“We didn’t want to join the Eurozone and we did everything to avoid it. Greece, on the other hand, did everything to get in”.
“We had a pretty high standard of living before we joined the Eurozone. Greece, on the other hand, achieved its standard of living after joining the Eurozone”.
“We were essentially blackmailed into joining the Eurozone (the price for German unification). Since we couldn’t resist, we made sure that our interest would be preserved contractually”.
“Despite all of that; despite the fact that we had insisted from the start that the ECB would pursue monetary policies with the Euro like the Bundesbank had done with the Deutsche Mark; despite the fact that we had insisted on a no bail-out clause; despite many other things – we now find ourselves in a situation where we have to do exactly what we had been contractually guaranteed we would never have to to”.
“It looks like we don’t even have a say any more what we can do. It looks like the majority needs money; the majority thinks we have money; and the majority decides to take it from us. But we have to borrow that money!”
“While all of this happens, we are being blamed for being more or less re-incarnations of the Nazis”.
“We hear such ridiculous claims that our standard of living is primarily due to the fact that we could exploit the poor Greeks; that we are now driving Greeks into poverty and suicides”.
I could go on.
As an Austrian, I have my own feelings about our neighbors to the North. Ever since the Prussian upstart Bismarck told the God-sent Habsburgs that they would not be part of the Unified Germany (even though the Habsburgs had been Holy Roman Emperors of German Nations for half of the Empire’s existence), there has been a slight, shall we say, antipathy on the part of Austrians against Germans. We don’t fight wars any more but once every 50 years or so, Austria gets to beat Germany in soccer and whenever that happens (like the 3rd goal of Cordoba in 1978 which kicked Germany out of the World Cup tournament), well, then Austrians experience moments of ecstasy.
Despite all of that, I think the Germans are being given the raw end of the stick (and they keep taking it!). It’s like in an interpersonal relationship where you know your partner has one very soft point and you take advantage of that soft point and rub it in all the time to achieve your goals.
The soft point of today’s Germans is the country’s history. We are still seeing a country whose President once got clobbered (by Germans!) after he said that he was “proud of Germany”. Why? Because it obviously was unfit for the President of such a country to be proud of it. When it comes to loving one’s country, another President felt it necessary to clarify that he loved his wife but he didn’t have to love his country. And yet another President felt it necessary to state that “Islam is part of Germany” just to make sure that he wouldn’t make Germany subject to critique that it was anti-Islam. Where he got the idea from that Islam is part of any Judeo-Christian heritage, that he never clarified.
And now the German “guilt” is really being played by just about everyone who is after the perceived cash of Germany (which cash Germany has to borrow…). Particularly in Greece, the early part of the 1940s is being replayed with a vengeance. Sometimes I wonder how Greeks might feel if others replayed the latter part of the 1940s with the same vengeance. Perhaps asking questions like “What exactly happened at Meligala?” or “What was the Paidomazoma all about?”

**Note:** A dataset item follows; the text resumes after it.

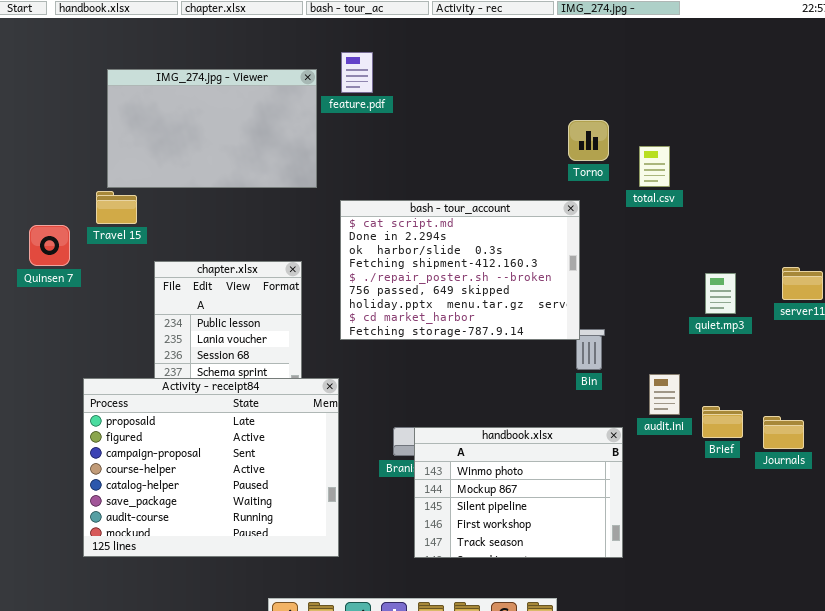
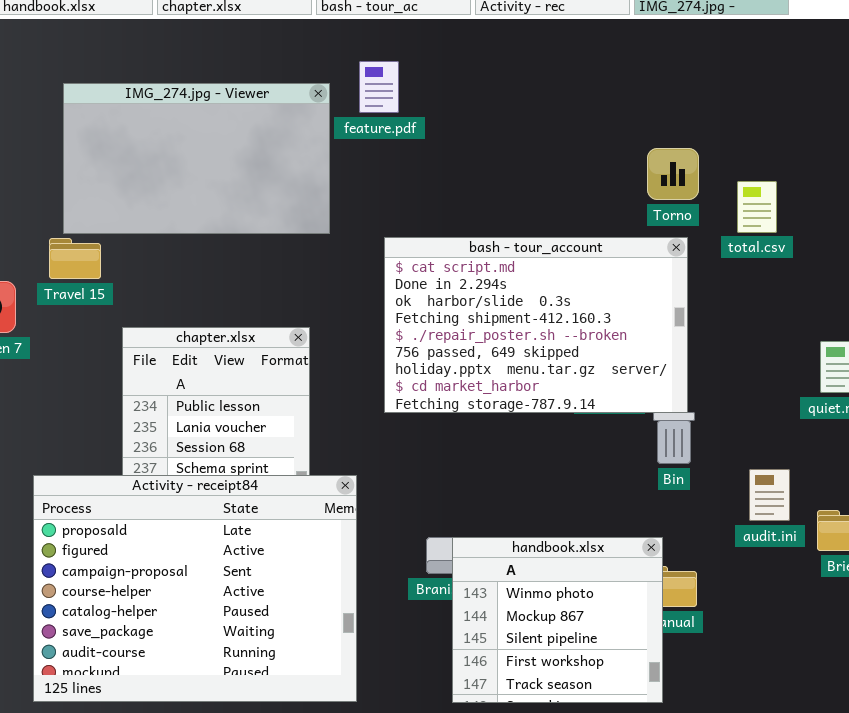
bash - tour_account: [340,200,580,340] -> [384,237,688,413], moved
handbook.xlsx: [414,427,623,558] -> [452,537,663,703], resized

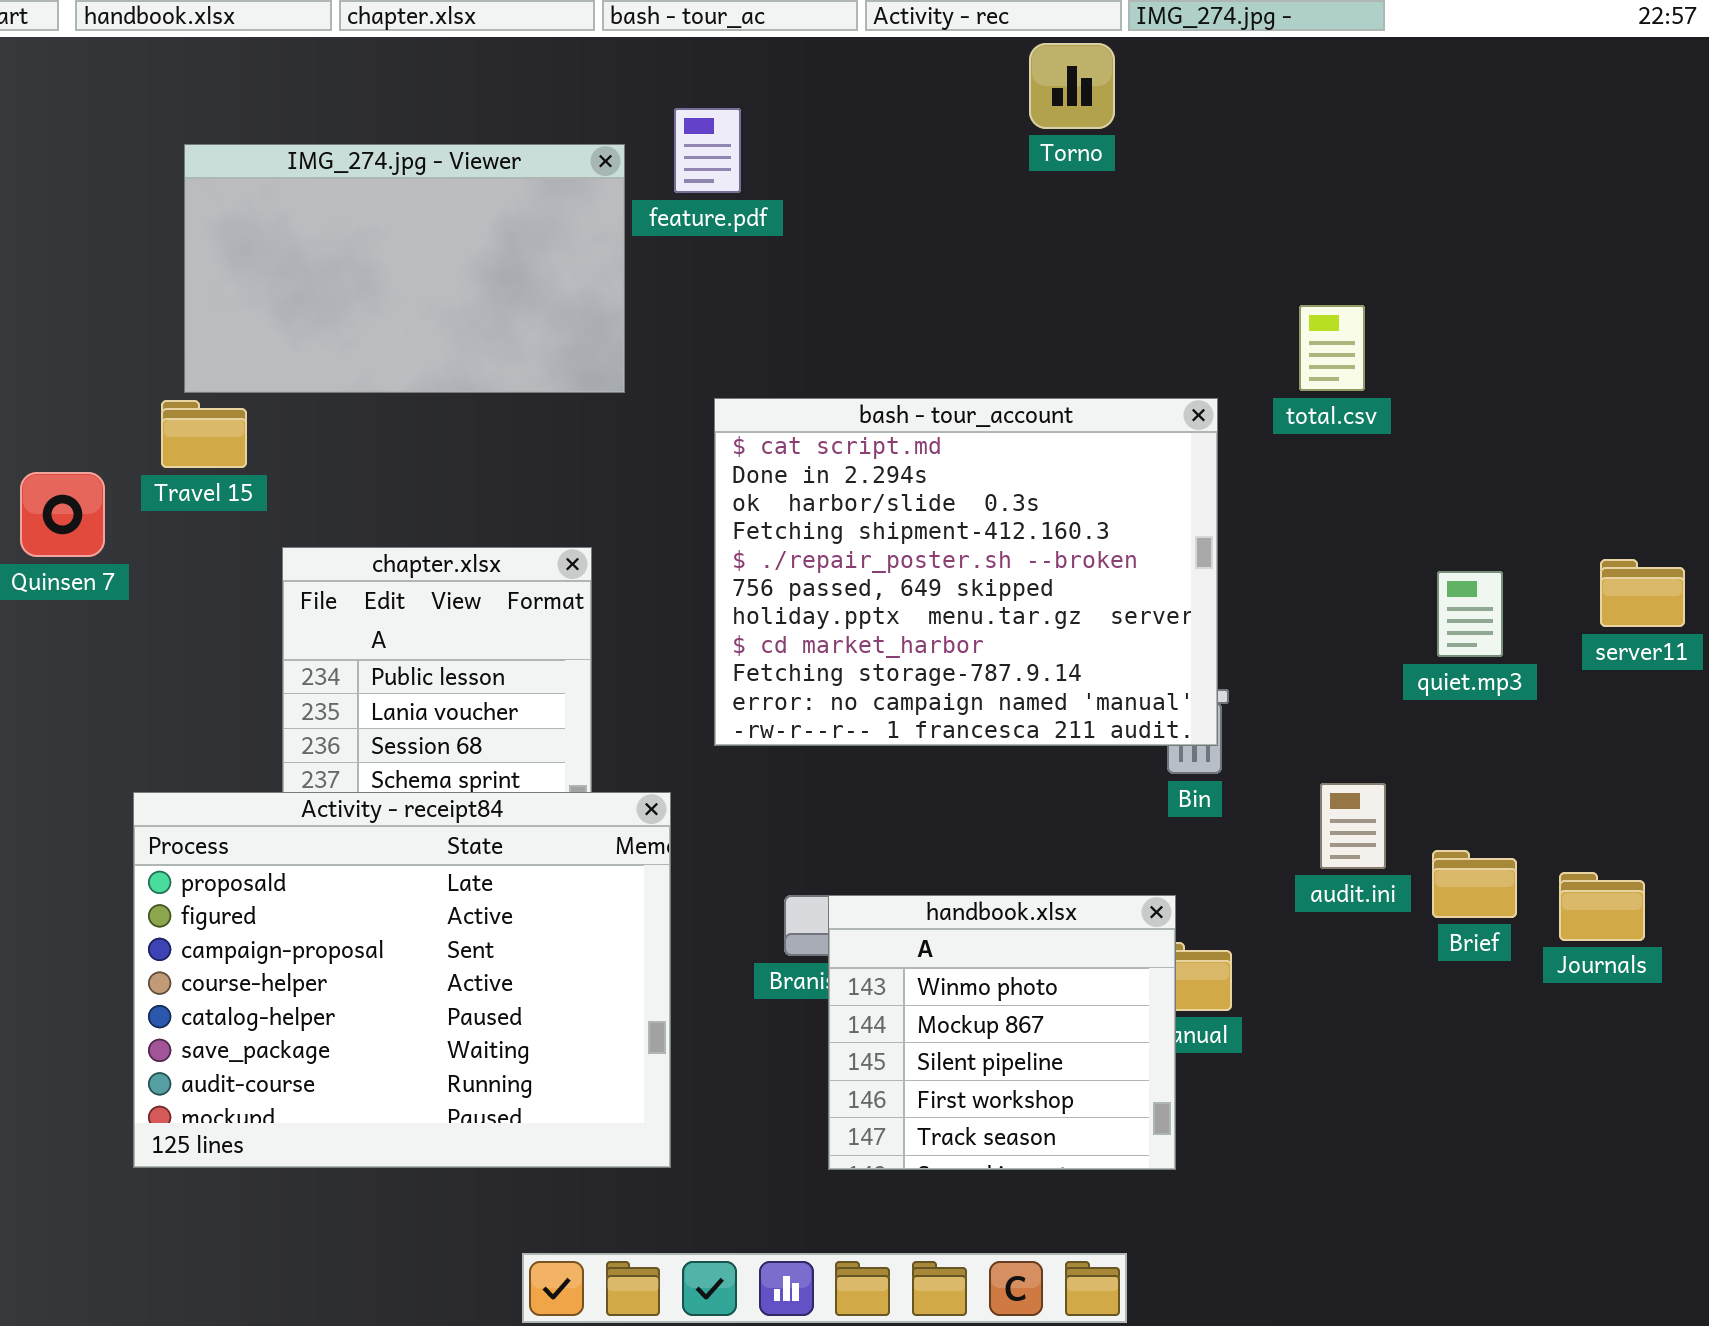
Torno: [647,148,699,200] -> [1029,43,1115,129], moved
bash - tour_account: [384,237,688,413] -> [714,398,1218,746], resized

Taking advantage of someone’s soft point works from time to time and sometimes. Making a strategy out of it is never a good idea and it may eventually provoke undesirable reaction from the one who can no longer take the pain from his soft point. It might be worthwhile to read the following analysis by Dirk Schumacher, Senior European Economist of Goldman Sachs:
“At the core of the reluctance of Germany to agree to some form of debt mutualization is the fear that this will lead to lesser efforts or even an abandonment of the reform course. Attaching conditions to debt mutualization cannot overcome this problem since – as this crisis has shown – sovereign countries cannot be forced to stick to past agreements if the population turns against them. Thus, the reluctance of Germany to “sign up” at this point makes sense: writing a blank check without having the necessary controls in place to ensure that it is used appropriately is only going to create problems down the road. Despite these obstacles, there is a strong consensus in the political class that a break up of EMU would have an immensely negative impact on Germany. But this does not mean that Germany will try to save the Euro at any cost.”